| What you will do |
Transcribe the data exactly, omitting whatever pictures it holds.

--- Exercise data Enclosed Below ---

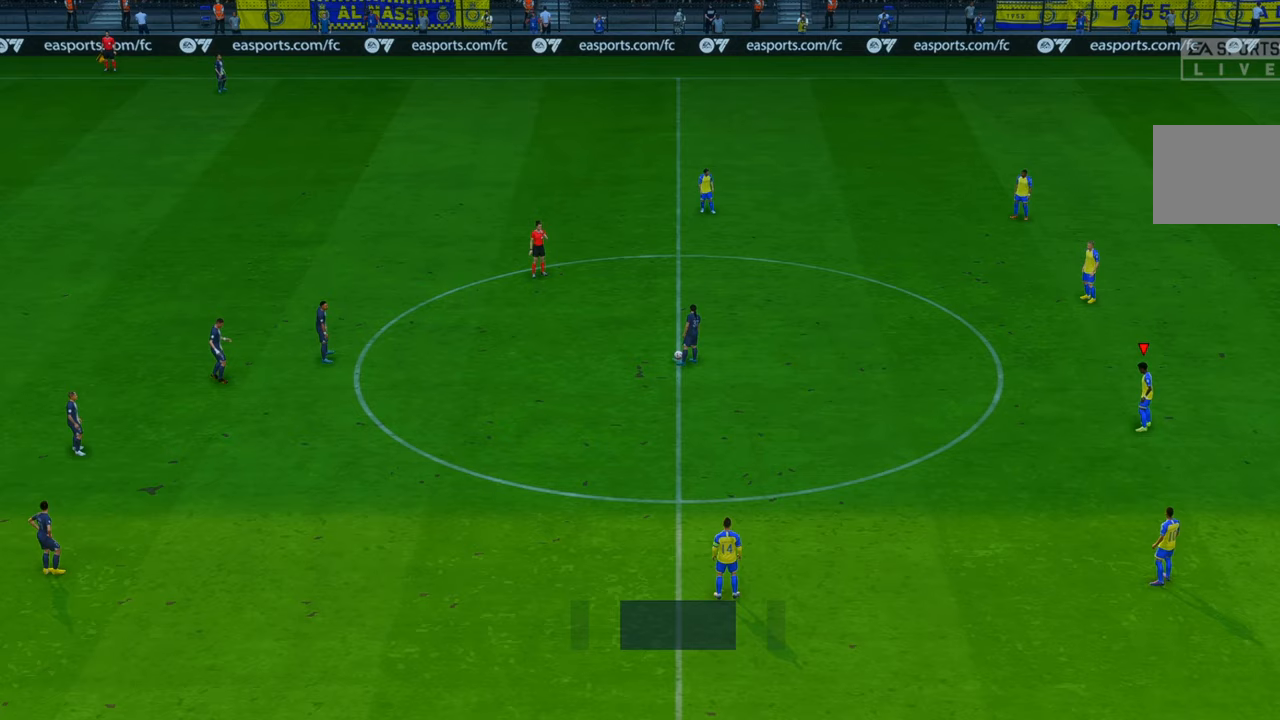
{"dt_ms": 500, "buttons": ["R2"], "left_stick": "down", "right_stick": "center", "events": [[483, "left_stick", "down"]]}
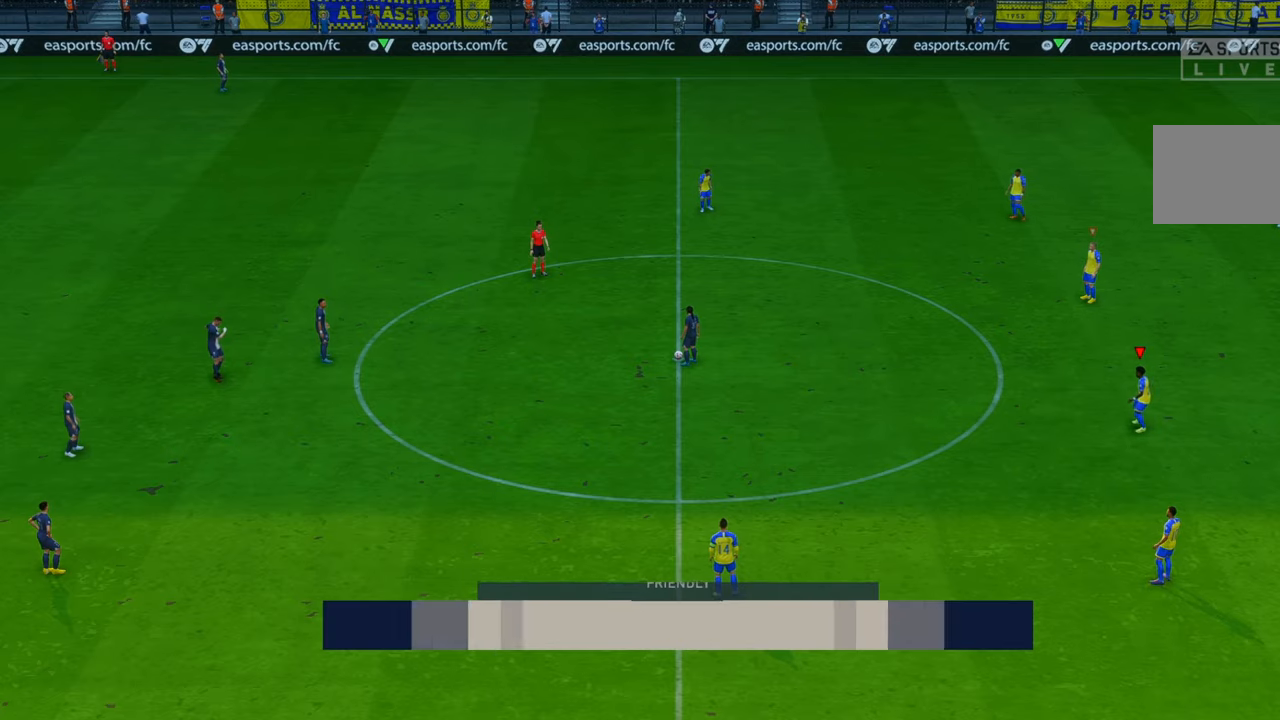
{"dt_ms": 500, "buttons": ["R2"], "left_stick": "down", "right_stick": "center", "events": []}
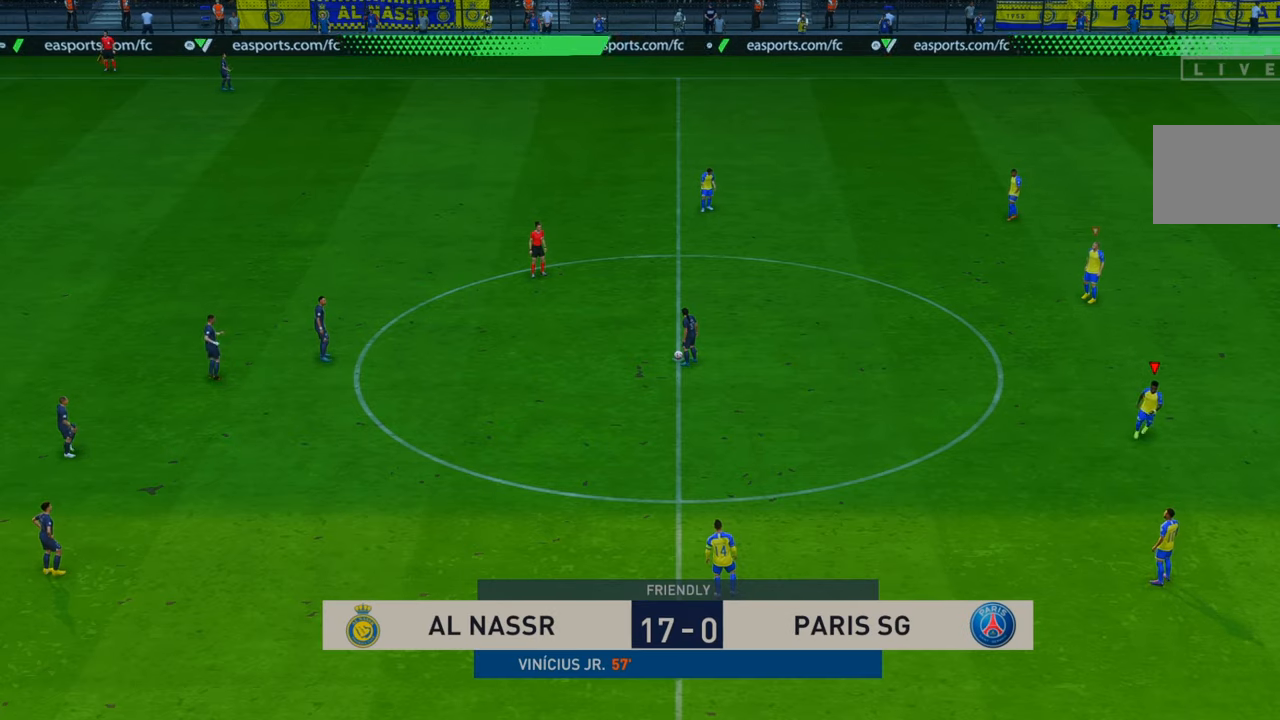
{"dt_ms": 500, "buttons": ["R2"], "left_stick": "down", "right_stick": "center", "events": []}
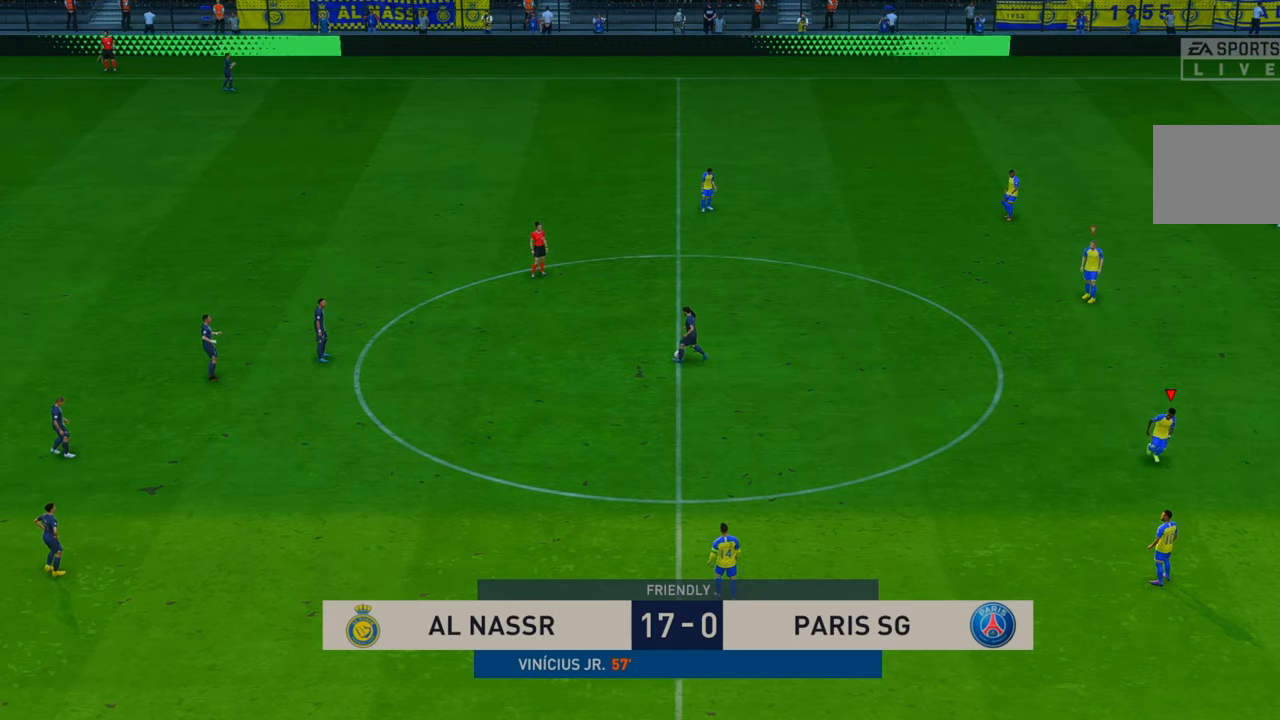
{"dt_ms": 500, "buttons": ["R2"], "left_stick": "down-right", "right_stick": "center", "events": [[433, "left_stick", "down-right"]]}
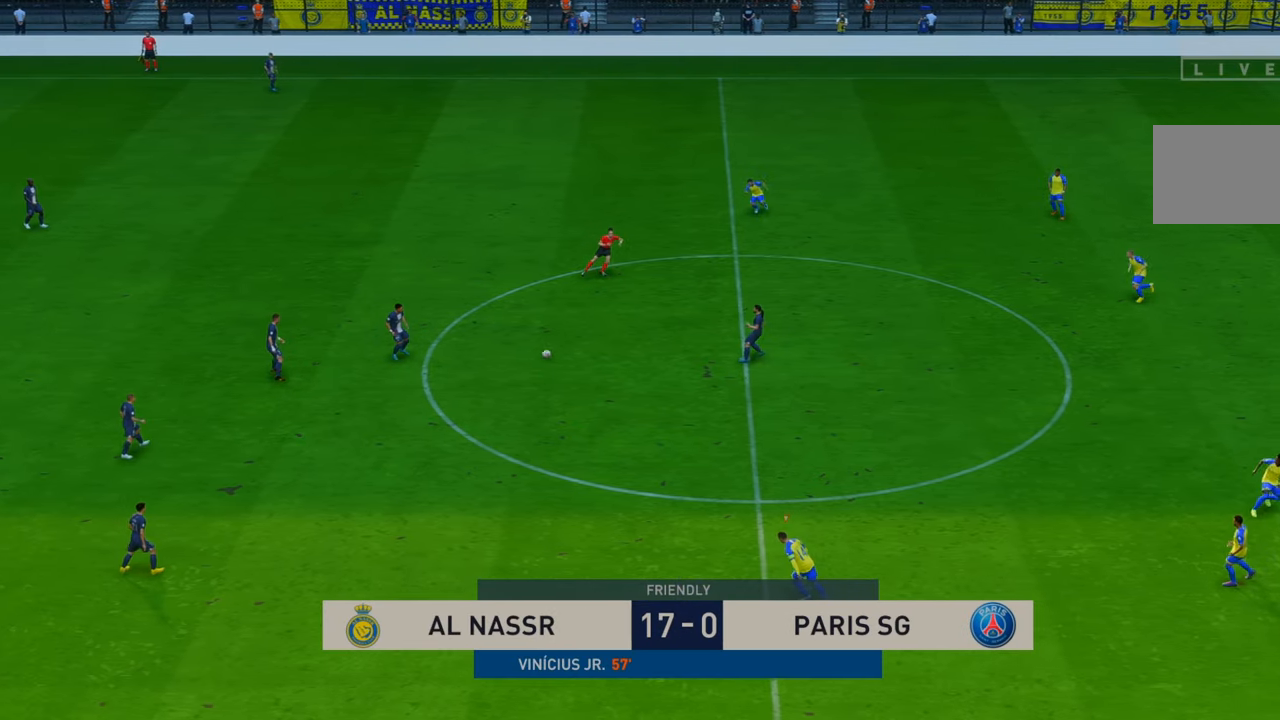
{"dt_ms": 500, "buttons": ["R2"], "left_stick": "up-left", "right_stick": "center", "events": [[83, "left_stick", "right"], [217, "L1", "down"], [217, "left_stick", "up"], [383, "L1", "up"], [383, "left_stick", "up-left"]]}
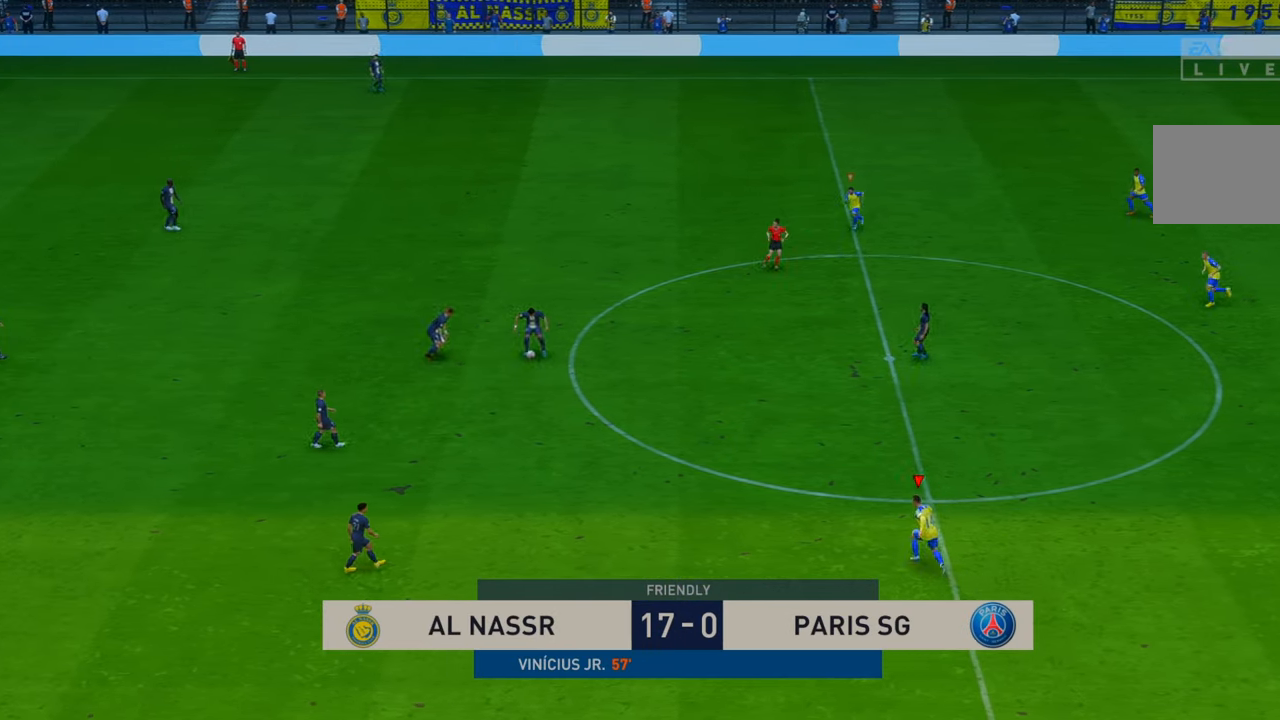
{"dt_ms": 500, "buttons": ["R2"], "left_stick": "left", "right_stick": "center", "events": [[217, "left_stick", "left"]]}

--- End of Enclosed Exercise data ---

| Solution for this problem |
{"dt_ms": 500, "buttons": ["R2"], "left_stick": "down", "right_stick": "center", "events": [[483, "left_stick", "down"]]}
{"dt_ms": 500, "buttons": ["R2"], "left_stick": "down", "right_stick": "center", "events": []}
{"dt_ms": 500, "buttons": ["R2"], "left_stick": "down", "right_stick": "center", "events": []}
{"dt_ms": 500, "buttons": ["R2"], "left_stick": "down-right", "right_stick": "center", "events": [[433, "left_stick", "down-right"]]}
{"dt_ms": 500, "buttons": ["R2"], "left_stick": "up-left", "right_stick": "center", "events": [[83, "left_stick", "right"], [217, "L1", "down"], [217, "left_stick", "up"], [383, "L1", "up"], [383, "left_stick", "up-left"]]}
{"dt_ms": 500, "buttons": ["R2"], "left_stick": "left", "right_stick": "center", "events": [[217, "left_stick", "left"]]}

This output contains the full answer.